- **TASK REQUIREMENTS**:
Reproduce the entire listing below verbatim, leaving out the pictures.

[Data entries]
■ ■ ■ ■ ■

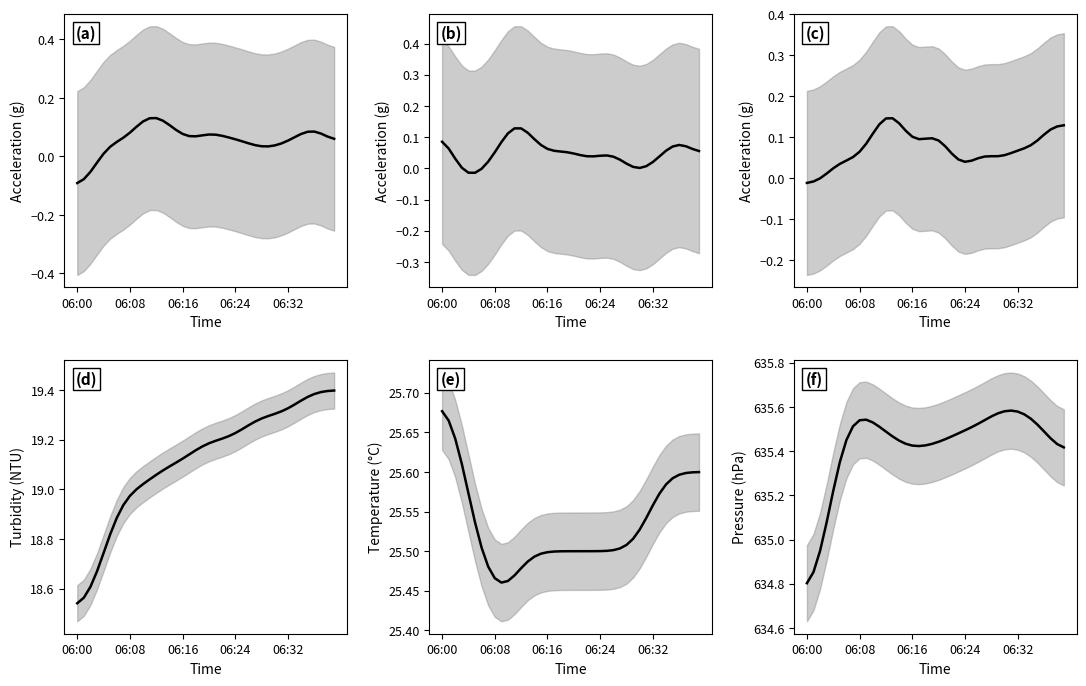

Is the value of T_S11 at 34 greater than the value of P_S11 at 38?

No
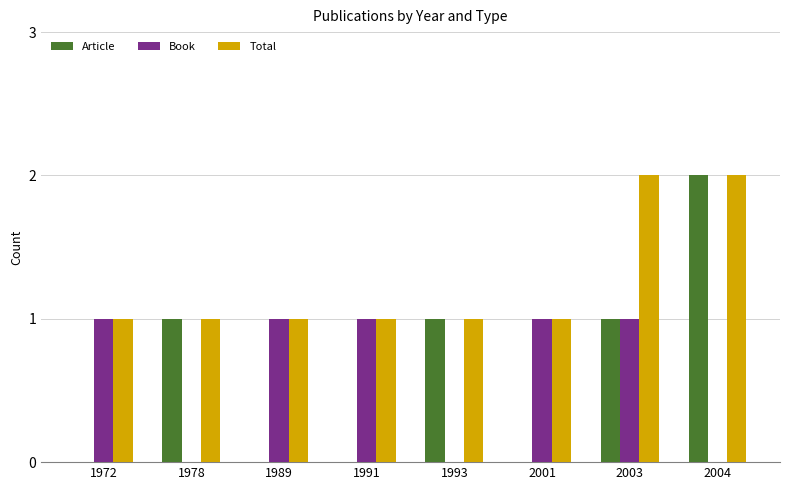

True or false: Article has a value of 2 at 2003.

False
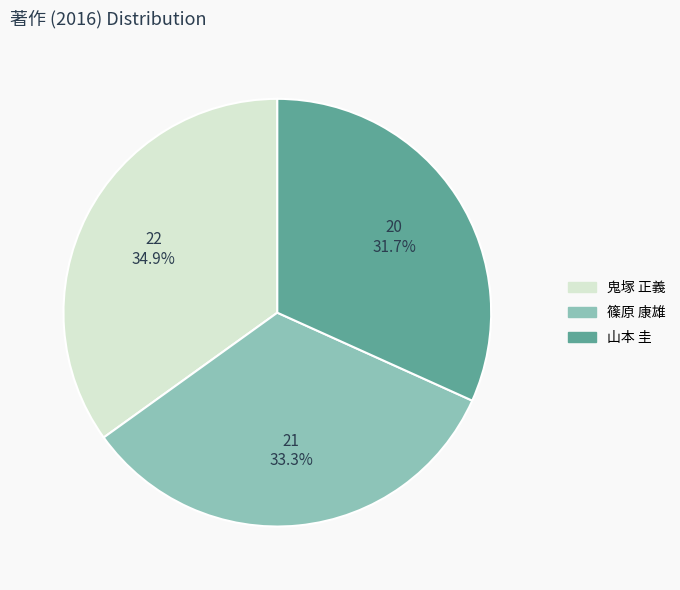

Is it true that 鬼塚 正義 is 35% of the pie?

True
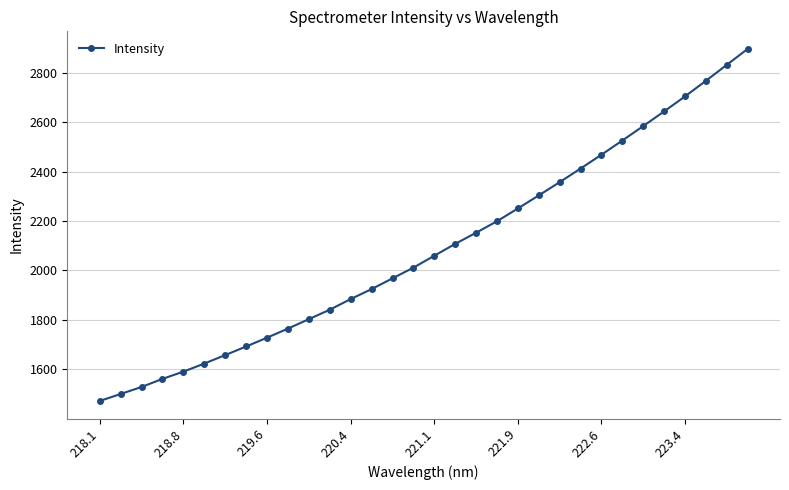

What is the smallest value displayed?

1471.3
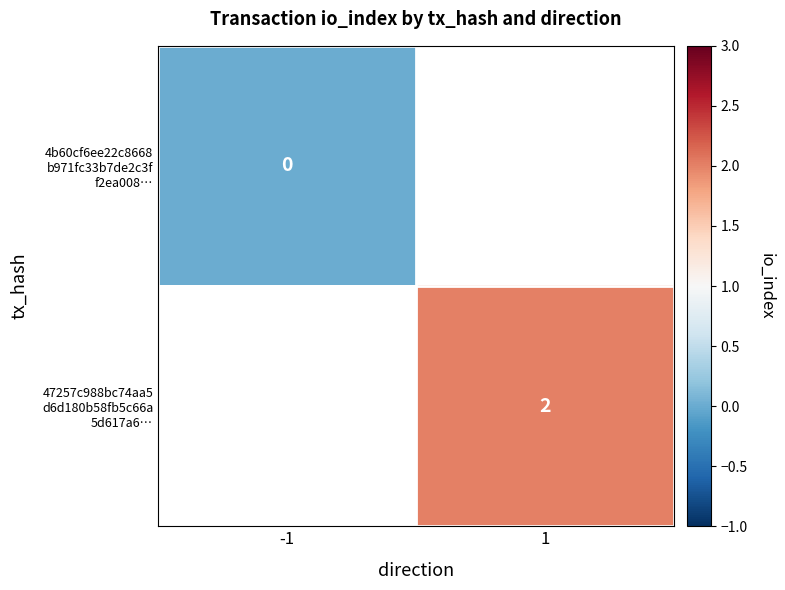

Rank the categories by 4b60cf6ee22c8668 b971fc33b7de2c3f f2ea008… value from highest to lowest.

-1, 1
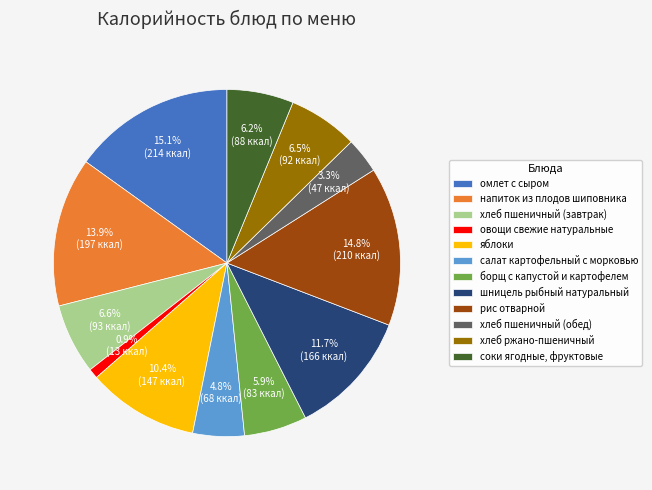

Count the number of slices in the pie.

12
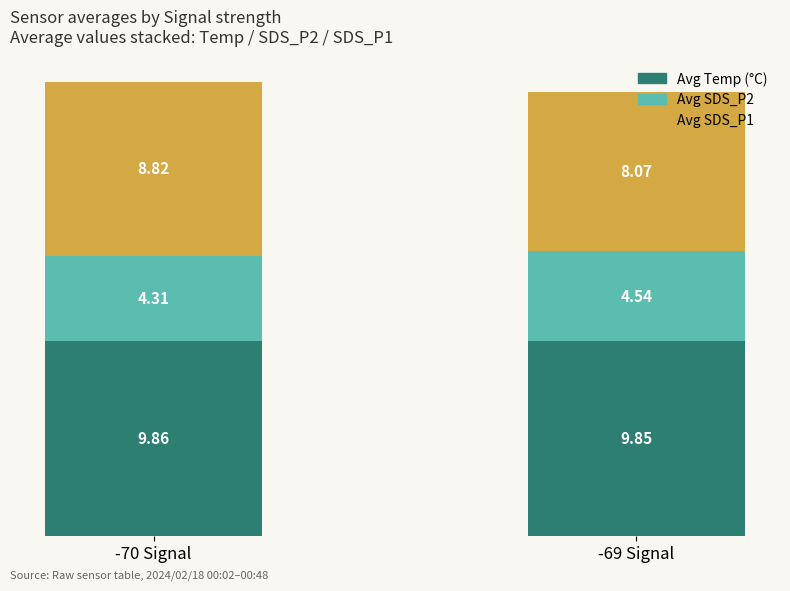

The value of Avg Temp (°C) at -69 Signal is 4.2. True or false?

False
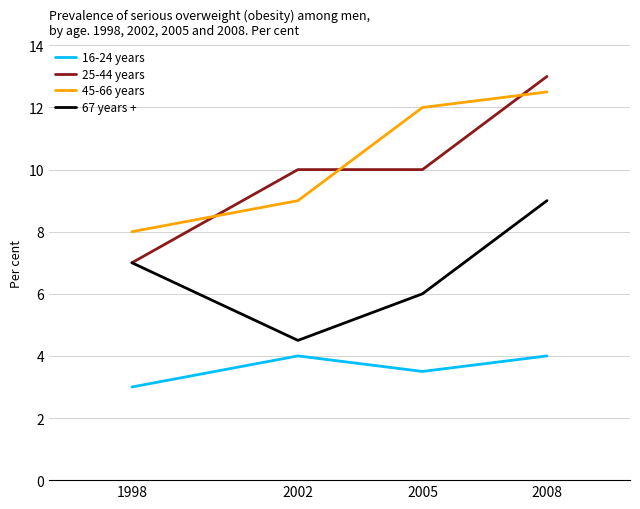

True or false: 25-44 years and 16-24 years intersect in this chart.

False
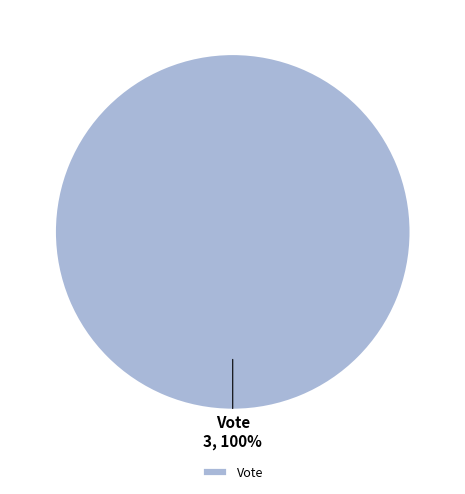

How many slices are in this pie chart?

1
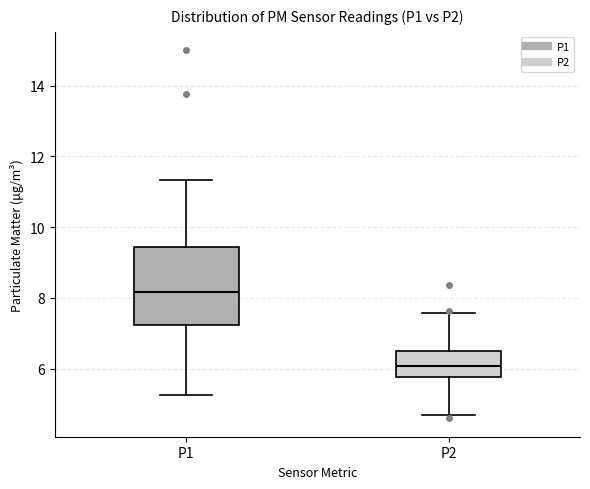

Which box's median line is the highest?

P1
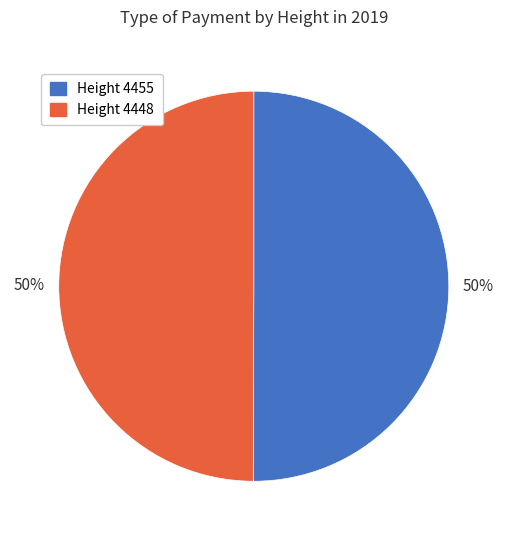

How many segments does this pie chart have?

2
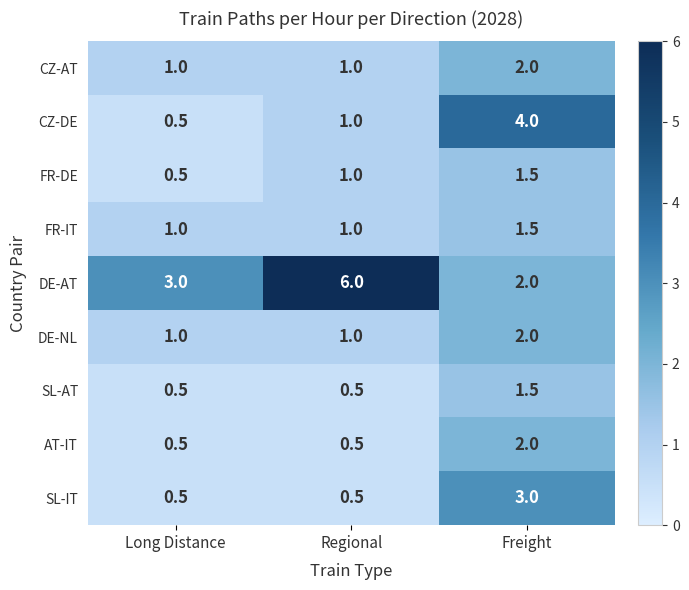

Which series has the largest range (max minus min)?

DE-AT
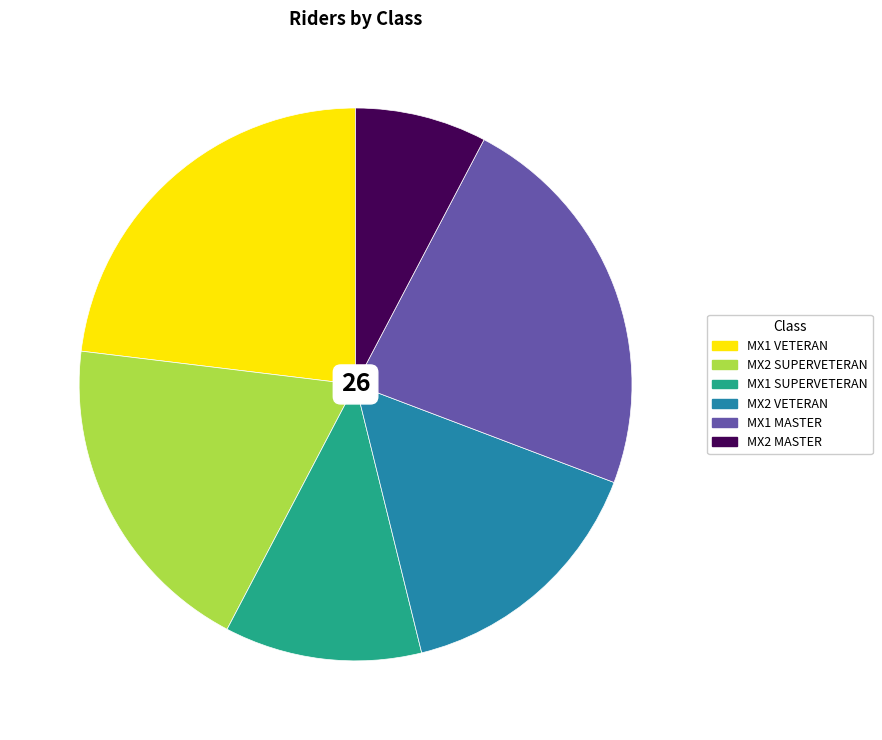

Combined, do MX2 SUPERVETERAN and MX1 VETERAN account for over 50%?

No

■ ■ ■ ■ ■

- **SOLUTION TO THIS PROBLEM**:
Is the value of T_S11 at 34 greater than the value of P_S11 at 38?

No

True or false: Article has a value of 2 at 2003.

False

Is it true that 鬼塚 正義 is 35% of the pie?

True

What is the smallest value displayed?

1471.3

Rank the categories by 4b60cf6ee22c8668 b971fc33b7de2c3f f2ea008… value from highest to lowest.

-1, 1

Count the number of slices in the pie.

12

The value of Avg Temp (°C) at -69 Signal is 4.2. True or false?

False

True or false: 25-44 years and 16-24 years intersect in this chart.

False

How many slices are in this pie chart?

1

Which box's median line is the highest?

P1

How many segments does this pie chart have?

2

Which series has the largest range (max minus min)?

DE-AT

Combined, do MX2 SUPERVETERAN and MX1 VETERAN account for over 50%?

No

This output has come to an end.